Krauss’s other operatic recordings are uniformly excellent and demonstrate a remarkable theatrical ability and understanding. His radio recording of Der fliegende Hollander, with Hans Hotter in the title role, is brilliantly dramatic, as is his live Salzburg Festival account of Mozart’s Le nozze di Figaro. All his Bayreuth Festival performances from 1953 have been published and demonstrate a lighter approach to Wagner’s music than is often encountered.
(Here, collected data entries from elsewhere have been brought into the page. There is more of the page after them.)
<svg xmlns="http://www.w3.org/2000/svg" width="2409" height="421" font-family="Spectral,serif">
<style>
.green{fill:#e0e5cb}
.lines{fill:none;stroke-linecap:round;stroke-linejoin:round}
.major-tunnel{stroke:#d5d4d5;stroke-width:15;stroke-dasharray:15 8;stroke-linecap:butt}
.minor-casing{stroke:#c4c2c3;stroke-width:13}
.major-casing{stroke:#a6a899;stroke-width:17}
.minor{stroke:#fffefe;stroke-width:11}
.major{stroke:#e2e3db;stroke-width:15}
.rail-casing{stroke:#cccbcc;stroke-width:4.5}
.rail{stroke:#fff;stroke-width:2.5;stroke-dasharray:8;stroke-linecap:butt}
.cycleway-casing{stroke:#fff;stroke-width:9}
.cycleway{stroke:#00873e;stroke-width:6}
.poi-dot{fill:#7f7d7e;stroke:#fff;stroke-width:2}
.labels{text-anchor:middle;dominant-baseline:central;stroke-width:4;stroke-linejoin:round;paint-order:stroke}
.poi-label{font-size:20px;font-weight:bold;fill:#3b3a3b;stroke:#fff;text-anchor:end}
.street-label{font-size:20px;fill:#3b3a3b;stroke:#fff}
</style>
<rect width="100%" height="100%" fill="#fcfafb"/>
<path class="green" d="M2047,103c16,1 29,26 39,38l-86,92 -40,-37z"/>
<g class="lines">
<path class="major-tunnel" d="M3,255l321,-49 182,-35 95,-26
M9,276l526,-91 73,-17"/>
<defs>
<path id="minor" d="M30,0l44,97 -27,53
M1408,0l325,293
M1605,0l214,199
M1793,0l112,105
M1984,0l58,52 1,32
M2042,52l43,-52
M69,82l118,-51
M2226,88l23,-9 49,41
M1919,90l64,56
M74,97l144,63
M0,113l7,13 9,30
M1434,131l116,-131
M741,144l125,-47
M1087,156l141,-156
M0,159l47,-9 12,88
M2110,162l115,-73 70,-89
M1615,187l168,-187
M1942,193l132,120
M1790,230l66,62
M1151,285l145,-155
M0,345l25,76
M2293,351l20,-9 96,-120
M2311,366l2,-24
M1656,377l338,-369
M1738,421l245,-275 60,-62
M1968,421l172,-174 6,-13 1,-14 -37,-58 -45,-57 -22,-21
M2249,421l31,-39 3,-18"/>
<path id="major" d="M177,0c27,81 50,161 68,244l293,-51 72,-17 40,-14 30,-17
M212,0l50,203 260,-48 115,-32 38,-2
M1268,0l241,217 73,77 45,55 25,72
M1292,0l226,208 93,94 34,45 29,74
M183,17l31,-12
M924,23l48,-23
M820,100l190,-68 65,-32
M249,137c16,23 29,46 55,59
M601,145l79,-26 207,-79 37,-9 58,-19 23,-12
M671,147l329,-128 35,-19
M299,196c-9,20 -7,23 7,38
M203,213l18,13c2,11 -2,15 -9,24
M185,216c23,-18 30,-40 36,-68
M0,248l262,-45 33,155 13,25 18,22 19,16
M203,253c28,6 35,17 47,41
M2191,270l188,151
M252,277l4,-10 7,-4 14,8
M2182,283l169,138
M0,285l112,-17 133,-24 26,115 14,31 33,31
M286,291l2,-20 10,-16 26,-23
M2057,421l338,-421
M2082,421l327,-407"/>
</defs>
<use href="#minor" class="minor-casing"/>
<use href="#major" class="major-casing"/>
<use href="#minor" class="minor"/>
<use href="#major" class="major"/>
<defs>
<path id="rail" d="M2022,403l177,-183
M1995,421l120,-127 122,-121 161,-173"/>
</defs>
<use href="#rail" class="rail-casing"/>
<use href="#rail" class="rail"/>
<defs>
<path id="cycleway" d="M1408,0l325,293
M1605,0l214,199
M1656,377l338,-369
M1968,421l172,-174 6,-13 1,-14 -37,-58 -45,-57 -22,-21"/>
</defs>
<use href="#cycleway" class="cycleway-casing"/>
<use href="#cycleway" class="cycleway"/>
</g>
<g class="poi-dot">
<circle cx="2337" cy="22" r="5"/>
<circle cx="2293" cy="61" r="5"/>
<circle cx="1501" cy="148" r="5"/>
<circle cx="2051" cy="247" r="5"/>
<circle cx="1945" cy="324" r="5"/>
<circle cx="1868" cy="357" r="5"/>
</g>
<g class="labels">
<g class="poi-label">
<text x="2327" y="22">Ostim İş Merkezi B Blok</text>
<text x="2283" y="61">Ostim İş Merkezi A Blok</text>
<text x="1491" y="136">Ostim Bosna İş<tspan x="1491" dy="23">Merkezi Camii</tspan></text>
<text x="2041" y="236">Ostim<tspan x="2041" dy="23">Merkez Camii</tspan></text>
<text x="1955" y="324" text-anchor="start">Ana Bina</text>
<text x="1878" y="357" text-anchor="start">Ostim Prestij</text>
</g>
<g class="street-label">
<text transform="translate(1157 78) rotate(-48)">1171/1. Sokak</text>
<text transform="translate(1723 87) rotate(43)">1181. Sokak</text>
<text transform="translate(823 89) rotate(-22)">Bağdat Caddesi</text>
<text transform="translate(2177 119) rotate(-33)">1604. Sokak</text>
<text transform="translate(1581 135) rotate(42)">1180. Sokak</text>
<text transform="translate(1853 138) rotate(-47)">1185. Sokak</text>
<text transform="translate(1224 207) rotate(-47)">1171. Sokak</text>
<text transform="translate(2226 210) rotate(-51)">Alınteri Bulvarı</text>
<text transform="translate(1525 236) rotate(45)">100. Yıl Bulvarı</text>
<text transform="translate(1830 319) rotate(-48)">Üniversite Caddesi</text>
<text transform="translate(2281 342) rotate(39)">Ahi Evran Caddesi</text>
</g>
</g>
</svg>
When he conducted Tristan und Isolde at Covent Garden in 1951, the critic Harold Rosenthal noted, ‘His was a beautiful, subdued reading of the score, imbued with poetry rather than with passion, and was perfectly consistent from the first bar of the prelude to the last of the liebestod.’ These characteristics also typify many of his recordings of orchestral music, several of which, such as another radio recording, of Brahms’s Symphony No. 1, possess a typically Viennese buoyancy of touch. Krauss was one of the major conductors of the first half of the twentieth century, whose exceptional skills are reflected in his relatively small but highly representative discography.
© Naxos Rights International Ltd. — David Patmore (A–Z of Conductors, Naxos 8.558087–90).